In this post we present ‘Accelerating Massive MIMO Wireless Waveform Deployment Using GNU Radio’. The content of this blog is taken directly from our paper which you can download here.

Hi, you’re here with Tristan, field application engineer with Nutaq. Today I’m doing a short video to introduce Nutaq’s Massive MIMO Waveform Development Radio platform.

As you can see from the figure on the screen, each MicroTCA Chassis has 10 Perseus601x FPGA boards. Those FPGA boards are on the AMC form factor. Each Perseus has a Radio420M FMC card with two radio transmitters, and two radio receivers.

One chassis does 20×20. The MCH has a gigabit ethernet switch and a PCI express switch for data exchange between FPGA boards, but also for interfacing with an external data switch that leads to the processing node.

The processing node has a quad core i7 embedded PC that I’m using today to run my GNU Radio model.

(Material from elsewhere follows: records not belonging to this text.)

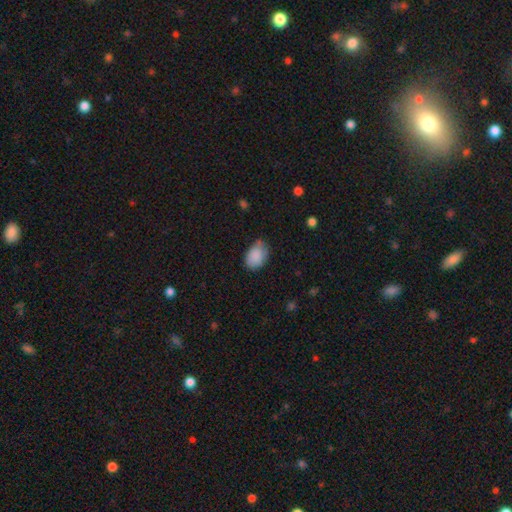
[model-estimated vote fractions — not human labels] smooth-or-featured: smooth: 88% | star or artifact: 7% | featured or disk: 5%
  how-rounded: in between: 79% | round: 20% | cigar-shaped: 1%
  merging: none: 65% | minor disturbance: 29% | major disturbance: 5% | merger: 2%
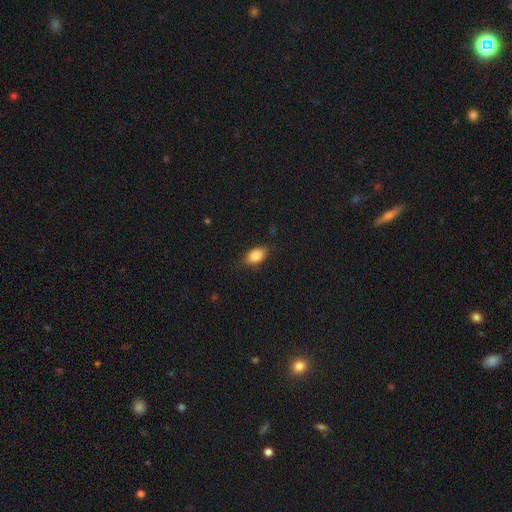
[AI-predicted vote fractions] This appears to be a smooth galaxy with no disk features (85%) that is in between round and cigar-shaped (88%). Merging: none (82%).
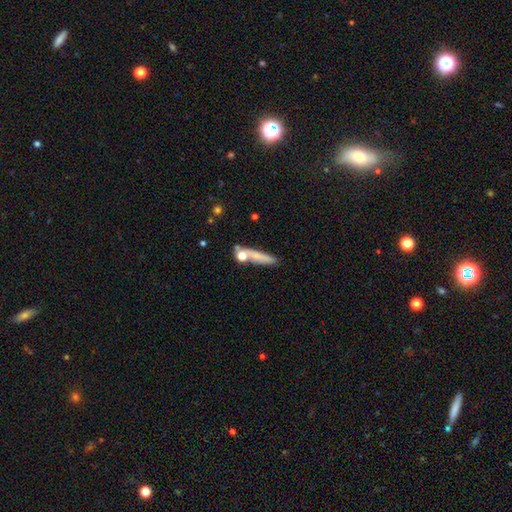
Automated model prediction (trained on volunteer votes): A smooth galaxy with no disk features (66%) that is cigar-shaped (80%).

Vote fractions:
- Smooth or featured? smooth: 66% / featured or disk: 23% / star or artifact: 11%
- How rounded? cigar-shaped: 80% / in between: 13% / round: 7%
- Merging? none: 66% / minor disturbance: 15% / merger: 13% / major disturbance: 6%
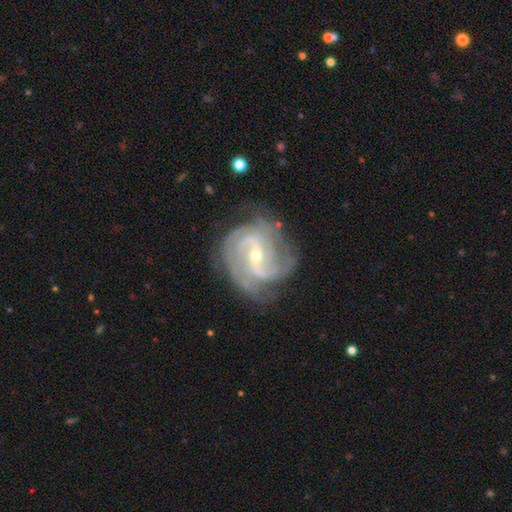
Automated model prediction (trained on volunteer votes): smooth_or_featured: featured or disk (p=0.91) [alt: star or artifact p=0.05]
disk_edge_on: no (p=0.98) [alt: yes p=0.02]
bar: weak (p=0.47) [alt: strong p=0.29]
has_spiral_arms: yes (p=0.98) [alt: no p=0.02]
spiral_winding: medium (p=0.48) [alt: tight p=0.39]
spiral_arm_count: 2 (p=0.44) [alt: 3 p=0.25]
bulge_size: small (p=0.63) [alt: moderate p=0.34]
merging: none (p=0.70) [alt: minor disturbance p=0.20]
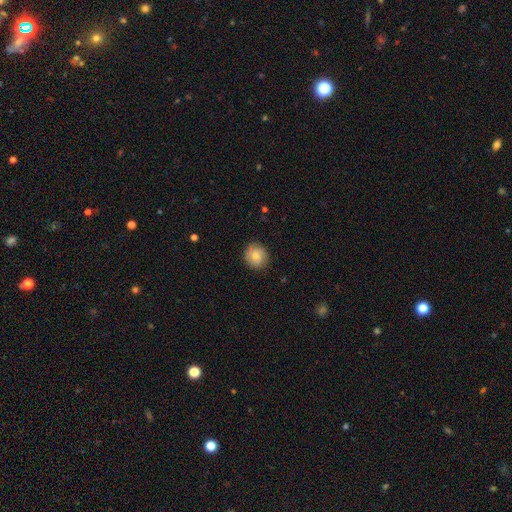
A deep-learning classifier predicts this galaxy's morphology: Smooth or featured?
  - smooth: 75% *
  - featured or disk: 17%
  - star or artifact: 8%
How rounded?
  - round: 87% *
  - in between: 12%
  - cigar-shaped: 1%
Merging?
  - none: 85% *
  - minor disturbance: 11%
  - major disturbance: 3%
  - merger: 1%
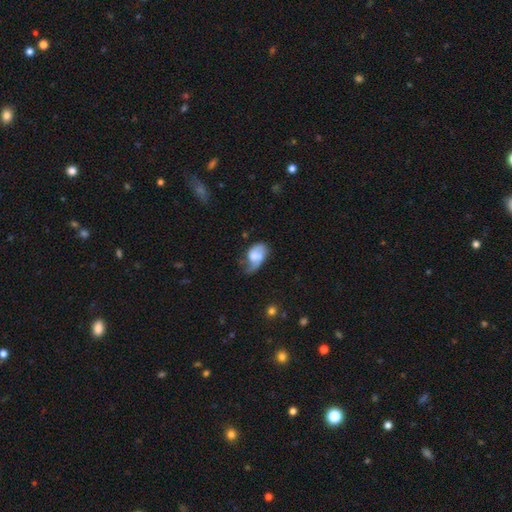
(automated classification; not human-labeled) Smooth or featured? smooth (46%, tied with featured or disk)
Merging? minor disturbance (33%)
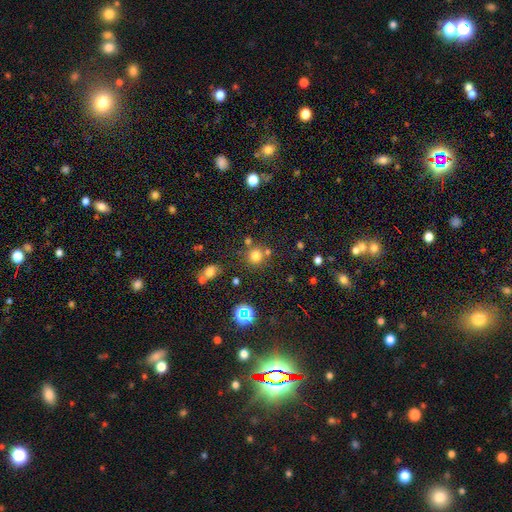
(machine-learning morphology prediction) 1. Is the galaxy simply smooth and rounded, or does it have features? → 72% smooth, 21% star or artifact, 7% featured or disk.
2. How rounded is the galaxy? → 91% round, 8% in between, 1% cigar-shaped.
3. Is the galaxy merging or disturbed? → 72% none, 14% merger, 10% minor disturbance, 4% major disturbance.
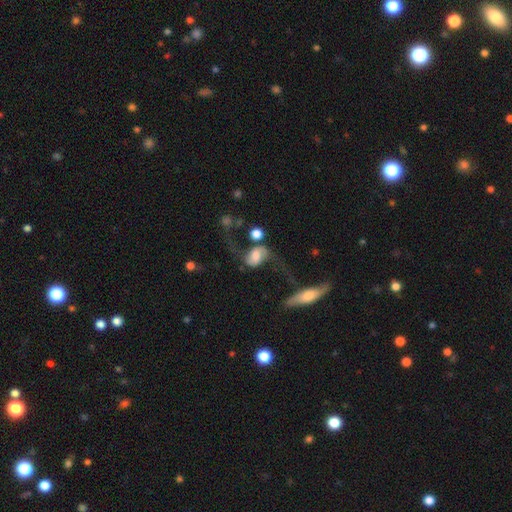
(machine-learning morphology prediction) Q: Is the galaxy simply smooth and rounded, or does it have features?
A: featured or disk — 64%.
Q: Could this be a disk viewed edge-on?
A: no — 95%.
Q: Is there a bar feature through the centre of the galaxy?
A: no — 46%.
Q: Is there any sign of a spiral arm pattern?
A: yes — 88%.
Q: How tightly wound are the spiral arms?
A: loose — 78%.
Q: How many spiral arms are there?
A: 2 — 90%.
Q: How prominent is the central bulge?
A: moderate — 37%.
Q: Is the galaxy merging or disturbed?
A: none — 35%.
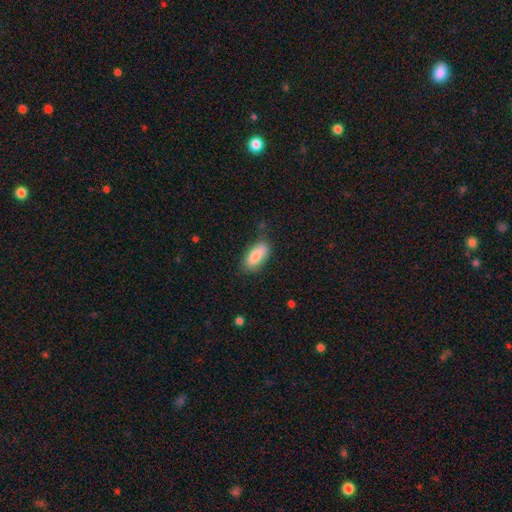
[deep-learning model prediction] Smooth or featured?
  - smooth: 83% *
  - featured or disk: 10%
  - star or artifact: 7%
How rounded?
  - in between: 87% *
  - cigar-shaped: 10%
  - round: 3%
Merging?
  - none: 72% *
  - minor disturbance: 21%
  - major disturbance: 5%
  - merger: 2%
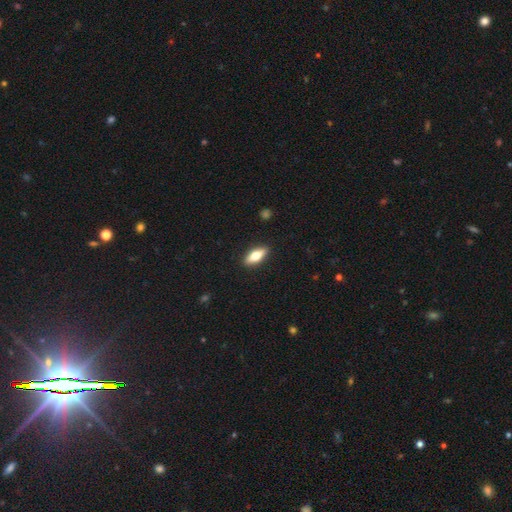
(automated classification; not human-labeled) Smooth or featured? smooth (63%)
How rounded? in between (68%)
Merging? none (90%)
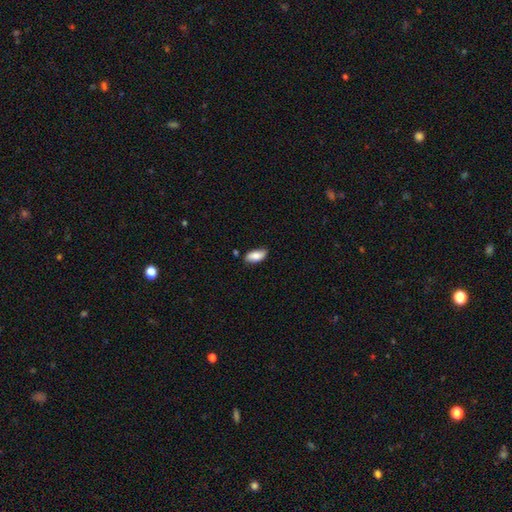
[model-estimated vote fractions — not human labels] This appears to be a smooth galaxy with no disk features (82%) that is in between round and cigar-shaped (90%). Merging: none (76%).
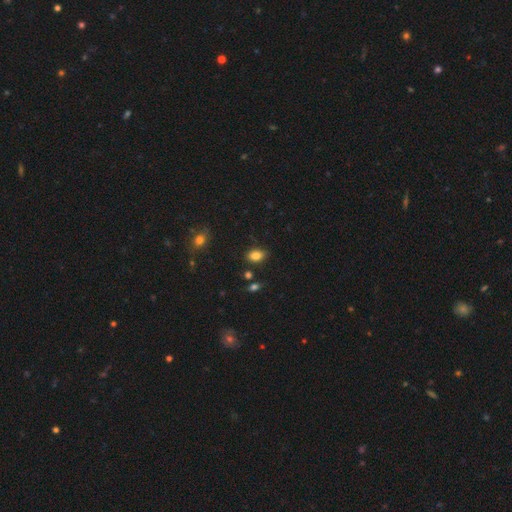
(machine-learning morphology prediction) type=smooth (83%); roundness=in between (81%); merging=none (82%).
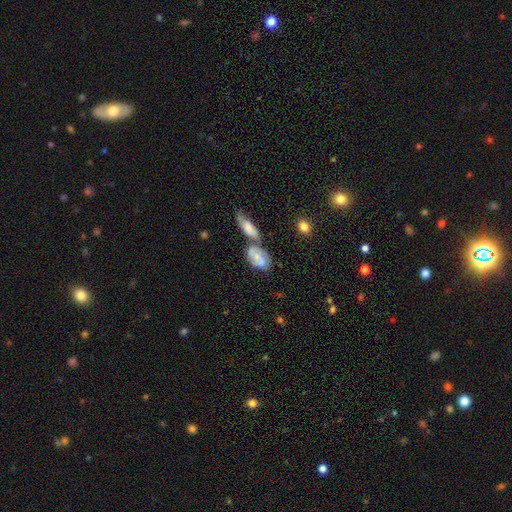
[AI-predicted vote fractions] featured or disk 47%, smooth 45%, star or artifact 8%. Down the decision tree: merging — merger (45%).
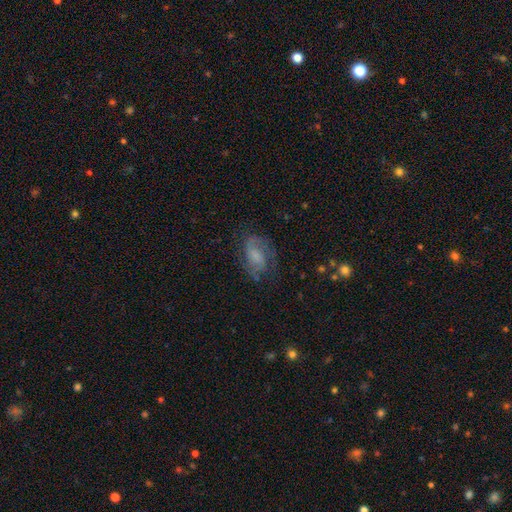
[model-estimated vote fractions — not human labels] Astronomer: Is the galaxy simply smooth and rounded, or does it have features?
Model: featured or disk — 68%.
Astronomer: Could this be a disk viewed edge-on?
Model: no — 97%.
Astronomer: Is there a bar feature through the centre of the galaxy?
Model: no — 53% (runner-up: weak, 38%).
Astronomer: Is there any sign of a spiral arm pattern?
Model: yes — 91%.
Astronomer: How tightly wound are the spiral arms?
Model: medium — 49% (runner-up: tight, 27%).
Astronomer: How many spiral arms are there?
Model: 2 — 77%.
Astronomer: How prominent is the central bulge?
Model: none — 37% (runner-up: small, 25%).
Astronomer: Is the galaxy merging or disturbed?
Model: none — 67%.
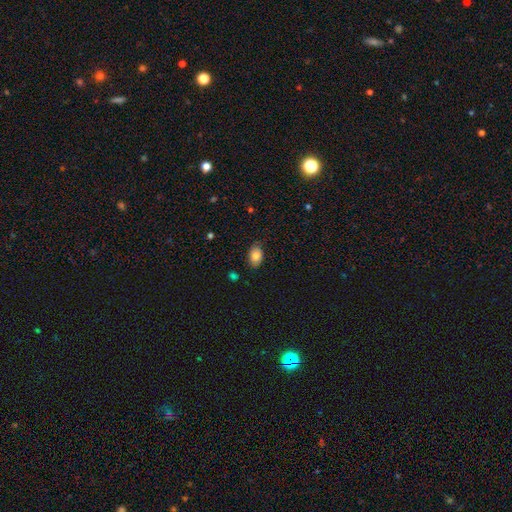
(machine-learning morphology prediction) A smooth galaxy with no disk features (83%) that is in between round and cigar-shaped (88%). Merging: none (79%).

What you have on the screen is the GNU Radio Companion environment that I’ve used to build my Massive MIMO application for the Nutaq platform. We’re in a 20×20 Massive MIMO system, the Nutaq architecture is entirely scalable up to 100×100 channels or beyond by combining 20 channel racks together over gigabit ethernet or PCI express on copper or fiber optics.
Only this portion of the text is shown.